When you’re going to a concert or a sporting event, you’re worried about one thing: Will the stadium have an endless parking lot packed with thousands and thousands of cars, making entry and exit a living nightmare?
Rest assured, when the city gave us the green light to build a new stadium, we remembered to include the most important part of any modern arena: a gigantic asphalt hellscape stretching as far as the eye can see.
We know it’s not fun to trudge across a parking lot, but we’re confident that our new stadium will make up for it with its fantastic acoustics. You’ll need an incredible soundscape when you’re missing Lady Gaga’s entire set, trying to parkour your way through twelve acres of haphazardly parked sedans and abruptly abandoned tailgates. Don’t fret about missing the whole show; you’ll have hours to listen to her songs on the radio, sitting in standstill exit traffic, begging God to deliver you from this misery.
You’ll make memories in this state-sponsored La Brea Tar Pit long after the event is over. Your family will never forget Mom and Dad’s whisper-screaming match about where they parked the minivan (hint: They’re both wrong).
We wanted our gargantuan parking lot to be unique, so we said goodbye to boring numbered lot sections. You don’t want to park in Lot A, Section 2. You want the excitement of remembering whether you left the car in the Verizon Lot or the GrubHub: Powered by Seamless—A DoorDash Experience Lot. Here’s a hint: You parked in the Dippin’ Dots Overflow Lot and your car was towed.
Our parking lot lets you drive right up to the action, as long as the action you came for is a swearing match between two panicking dads whose next decade will be defined by their failure to get their daughters to see Sabrina Carpenter.
Our parking lot benefits everyone. This sprawling wasteland will create thousands of jobs, exclusively for the six attendants who sit in tiny booths and never have change for a fifty.
This city’s old arena was so lacking, tucked away in a central business district, easily accessible by a dozen public transit options, and surrounded by regional-appropriate flora and fauna. Now, you can take out a second mortgage to afford the gas, tolls, and overnight emergency equipment you’ll need for the hellish pilgrimage to our paved inferno forty-five minutes outside city limits.

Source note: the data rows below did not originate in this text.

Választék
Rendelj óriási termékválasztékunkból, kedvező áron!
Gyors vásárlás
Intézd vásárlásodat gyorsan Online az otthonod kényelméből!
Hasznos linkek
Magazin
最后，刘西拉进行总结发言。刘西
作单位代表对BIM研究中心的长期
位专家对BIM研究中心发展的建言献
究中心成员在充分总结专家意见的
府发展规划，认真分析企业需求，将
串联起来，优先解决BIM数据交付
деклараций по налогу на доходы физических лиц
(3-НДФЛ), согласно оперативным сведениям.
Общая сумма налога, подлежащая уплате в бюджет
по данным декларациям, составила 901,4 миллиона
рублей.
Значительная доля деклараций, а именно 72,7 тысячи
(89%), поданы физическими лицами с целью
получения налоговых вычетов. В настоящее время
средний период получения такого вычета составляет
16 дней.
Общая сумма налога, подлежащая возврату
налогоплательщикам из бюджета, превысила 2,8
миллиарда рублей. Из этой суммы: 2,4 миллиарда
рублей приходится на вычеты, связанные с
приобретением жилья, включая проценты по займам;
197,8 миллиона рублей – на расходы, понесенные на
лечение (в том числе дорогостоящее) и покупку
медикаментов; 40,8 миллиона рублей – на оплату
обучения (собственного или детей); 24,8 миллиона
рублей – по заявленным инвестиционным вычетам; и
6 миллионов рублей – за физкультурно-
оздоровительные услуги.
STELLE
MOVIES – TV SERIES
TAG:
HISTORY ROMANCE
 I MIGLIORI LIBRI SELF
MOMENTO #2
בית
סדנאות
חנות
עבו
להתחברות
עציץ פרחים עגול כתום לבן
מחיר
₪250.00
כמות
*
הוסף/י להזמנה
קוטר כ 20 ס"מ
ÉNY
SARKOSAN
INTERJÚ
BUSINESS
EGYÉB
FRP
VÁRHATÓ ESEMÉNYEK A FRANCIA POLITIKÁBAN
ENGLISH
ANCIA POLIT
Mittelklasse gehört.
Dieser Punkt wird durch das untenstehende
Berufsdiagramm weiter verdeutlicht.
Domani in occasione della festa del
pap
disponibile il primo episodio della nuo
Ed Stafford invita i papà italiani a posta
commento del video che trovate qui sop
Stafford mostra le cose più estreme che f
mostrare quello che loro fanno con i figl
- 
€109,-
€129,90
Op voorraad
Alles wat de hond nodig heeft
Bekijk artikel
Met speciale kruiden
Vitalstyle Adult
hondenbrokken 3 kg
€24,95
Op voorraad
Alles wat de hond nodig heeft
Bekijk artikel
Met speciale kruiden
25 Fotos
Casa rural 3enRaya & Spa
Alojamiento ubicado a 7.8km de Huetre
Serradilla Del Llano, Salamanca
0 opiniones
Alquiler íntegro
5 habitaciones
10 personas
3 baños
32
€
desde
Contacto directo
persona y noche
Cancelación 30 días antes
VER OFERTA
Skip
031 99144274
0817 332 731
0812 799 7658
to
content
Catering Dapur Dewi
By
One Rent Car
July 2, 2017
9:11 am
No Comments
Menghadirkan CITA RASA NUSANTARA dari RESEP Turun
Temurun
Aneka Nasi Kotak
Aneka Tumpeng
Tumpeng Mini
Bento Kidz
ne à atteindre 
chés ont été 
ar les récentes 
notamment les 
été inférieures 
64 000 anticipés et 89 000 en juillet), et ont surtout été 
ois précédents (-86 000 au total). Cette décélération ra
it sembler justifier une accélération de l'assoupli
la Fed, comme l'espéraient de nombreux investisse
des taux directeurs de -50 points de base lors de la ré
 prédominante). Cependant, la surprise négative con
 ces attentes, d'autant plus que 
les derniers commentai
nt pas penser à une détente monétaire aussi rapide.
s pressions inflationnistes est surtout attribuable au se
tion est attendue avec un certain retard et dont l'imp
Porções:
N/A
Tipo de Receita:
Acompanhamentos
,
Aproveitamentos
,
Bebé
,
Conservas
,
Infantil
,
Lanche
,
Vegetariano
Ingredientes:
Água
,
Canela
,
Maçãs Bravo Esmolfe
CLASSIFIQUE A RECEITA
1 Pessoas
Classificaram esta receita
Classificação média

It will easily connect commuters directly to our downtown (via three highways, two freeways, and one space-time wormhole) so businesses can take advantage of their favorite customers: enraged drivers recklessly speeding home after a ruined evening.
Our endless parking lot will earn outside revenue from many sources. We can rent it to postapocalyptic television shows as an easy visual for the destroyed, soulless husk of society, and that’s about it. Fingers crossed for Mad Max: Rochester, New York.
We’re looking toward the future. Specifically, a burning-hot apocalyptic future where harried groups trek across inhospitable landscapes in search of nineteen-dollar bottles of water.
Plus, once you’re through with the Herculean task of navigating our parking lot, you can enjoy our second most popular amenity: a confounding M. C. Escher–inspired series of stairs and escalators that will destroy any hope you had in the cosmic order of the universe.